Wednesday, May 1, 2013

Living My Life as Art

I heard Ann Voskamp talk of her life being art.  That phrase stuck with me and kept pulling me in deeper.  Amazing how God can use one single phrase to narrow down life…to wake us from slumber and put our feet back on the path He intended us to walk.

My life…this one solitary life…is an art form offered to the living God who created me.  How do we lose sight of this?  Perhaps the monotonous clouds the amazing.  Perhaps vacuuming doesn't feel like art.  Perhaps the mundane makes us pause and longingly look out the window and wonder what's over the next bend.  Perhaps the weight of today's business stumbles feet that were made for dancing and skipping.


What if we were to truly grasp the idea that this one life…this one day…this one moment in time is a gift of craftsmanship we can offer to our Creator?  Does He not delight in birds flying and bees buzzing and the trees producing the kind of fruit they were created to yield?

Cannot scrubbing the bathtub or watering the plants or bathing our children or ironing shirts be an offering to Him?  And not just an offering but a beautiful mosaic.


One life lived purposely, even in the mundane, the daily, the monotonous, the duties...  The idea of this very thing being ART does shift the paradigm.  If every meal becomes a work of artistry, even the meager can become grand.  If every chore is entered into with fingers and soul bent on producing something beautiful and unique, would not every crevice hum?

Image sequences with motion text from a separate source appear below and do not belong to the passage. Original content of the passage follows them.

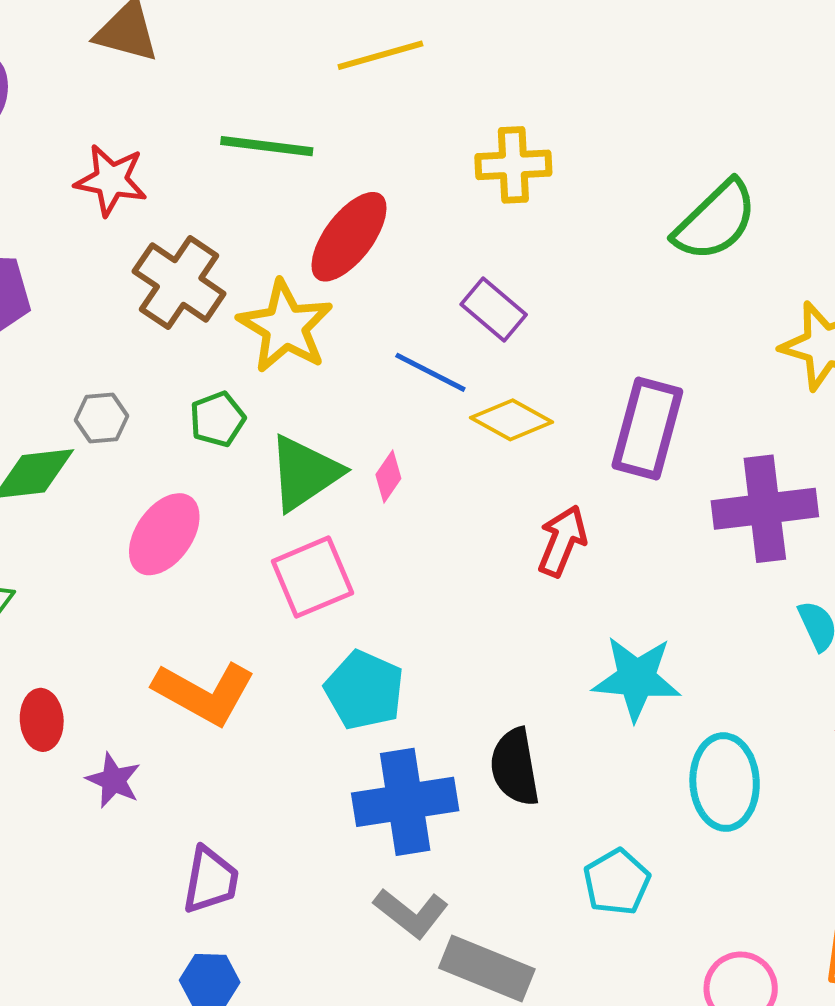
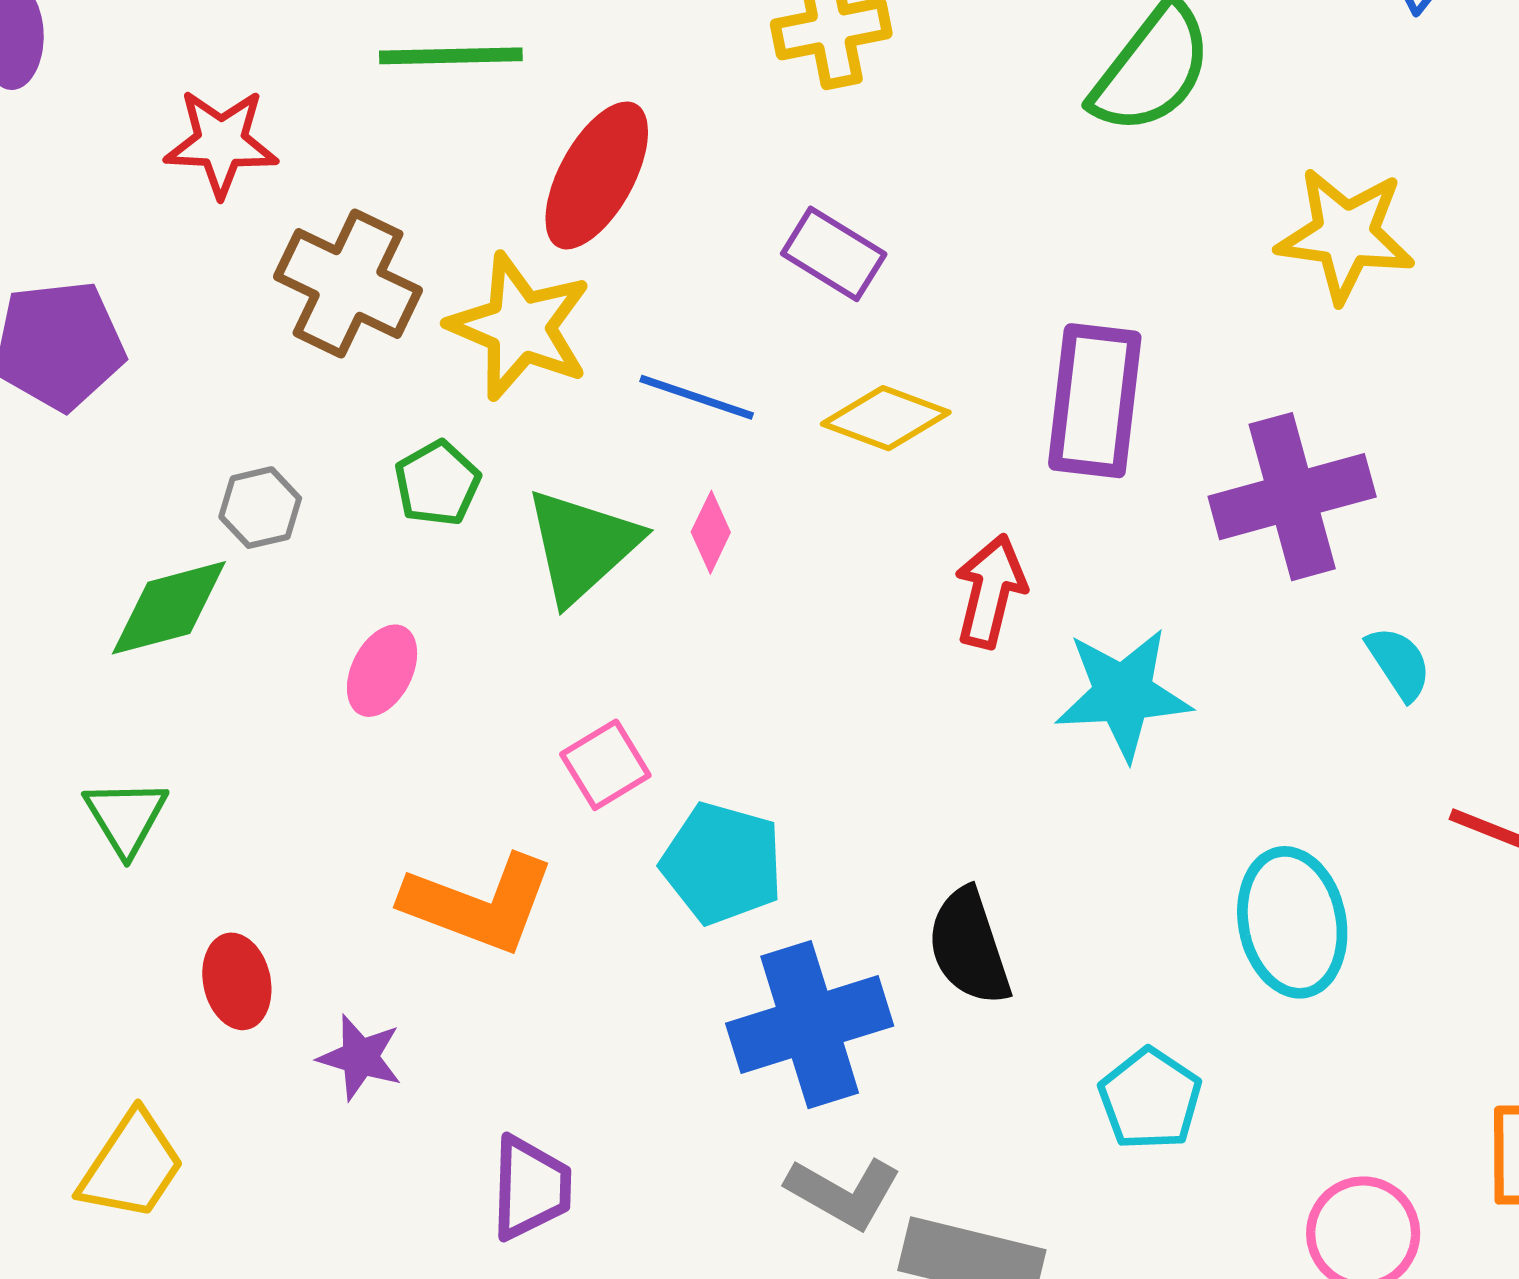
blue line: (430, 372) -> (697, 397), moved
pink ellipse: (164, 534) -> (382, 671), size x0.7
pink square: (312, 577) -> (605, 765), moved, size x0.7
cyan star: (637, 678) -> (1123, 694), moved

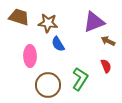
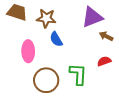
red semicircle: (106, 66) -> (104, 61), turned -88
green L-shape: (80, 79) -> (78, 74), turned -30

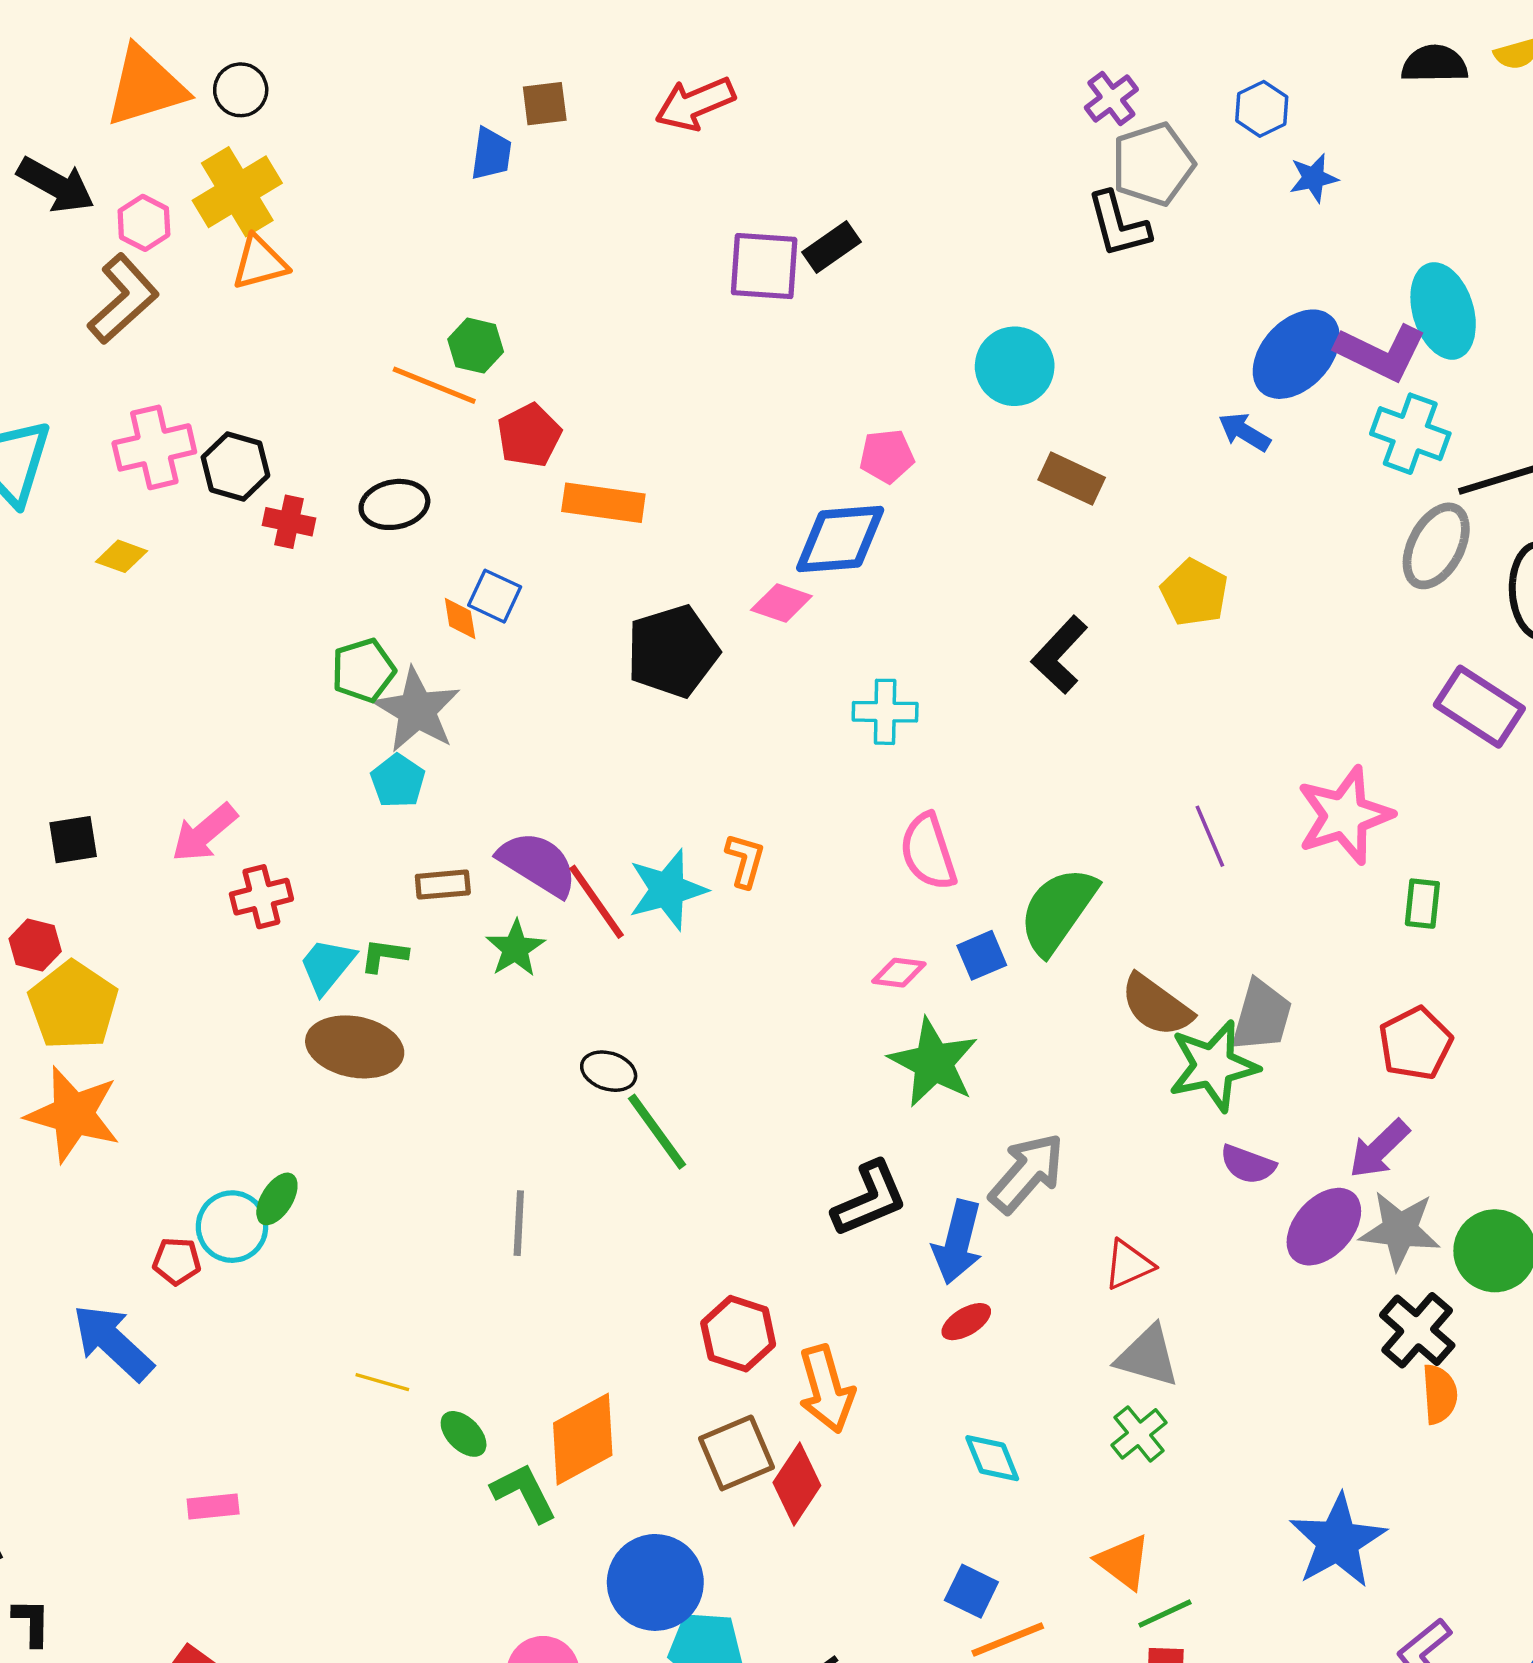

Why would we simply survive day to day, getting through the to-do lists, when we could choose to instead thrive?  To CHOOSE to be an artist with this very moment, this breakfast, this load of laundry, this sink full of dishes, this story time, this science lesson, this day, this trial, this season.


And remember the servant who was trusted with a little.  If we are faithful with this little we have already been given, He will entrust us with more.  He has to test us and prove us in the little things to prepare us for even larger territory.

Eric Ludy pointed out so fervently this point in a message he recently gave.  Was it not King David who was told he'd be king but then sent out to be a shepherd?  He shepherded those sheep with skill as if he were shepherding a nation…faithful in the little things.  He was tested with a lion and a bear before He was sent out to defeat Goliath.  And all these trials and hardships and monotony of shepherd life were testing grounds to ready him for a broader range of leadership…kingship. 

Today let my life be an offering...a work of art…in the little things He has given me to do this day, this moment.  Let me be tested and proven faithful to not only do those little things but to do them beautifully, gracefully…as a craftsmanship to the one who gave me breath.  It is in these little things that we are being prepared for even more Kingdom work.